**Task description**
Output all of the records again, exactly as written.
==== Given entries
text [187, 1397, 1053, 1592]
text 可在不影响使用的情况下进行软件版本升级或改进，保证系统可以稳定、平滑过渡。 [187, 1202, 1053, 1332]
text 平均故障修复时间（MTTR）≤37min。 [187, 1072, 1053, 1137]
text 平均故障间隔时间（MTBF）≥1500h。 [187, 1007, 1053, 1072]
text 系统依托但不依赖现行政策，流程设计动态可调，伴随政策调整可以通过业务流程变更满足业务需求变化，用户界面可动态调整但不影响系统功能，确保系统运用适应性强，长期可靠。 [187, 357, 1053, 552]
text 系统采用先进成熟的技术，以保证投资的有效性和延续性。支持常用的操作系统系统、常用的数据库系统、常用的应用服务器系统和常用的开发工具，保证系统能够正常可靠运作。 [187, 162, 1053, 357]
========
**Answer space**
text [187, 1397, 1053, 1592]
text 可在不影响使用的情况下进行软件版本升级或改进，保证系统可以稳定、平滑过渡。 [187, 1202, 1053, 1332]
text 平均故障修复时间（MTTR）≤37min。 [187, 1072, 1053, 1137]
text 平均故障间隔时间（MTBF）≥1500h。 [187, 1007, 1053, 1072]
text 系统依托但不依赖现行政策，流程设计动态可调，伴随政策调整可以通过业务流程变更满足业务需求变化，用户界面可动态调整但不影响系统功能，确保系统运用适应性强，长期可靠。 [187, 357, 1053, 552]
text 系统采用先进成熟的技术，以保证投资的有效性和延续性。支持常用的操作系统系统、常用的数据库系统、常用的应用服务器系统和常用的开发工具，保证系统能够正常可靠运作。 [187, 162, 1053, 357]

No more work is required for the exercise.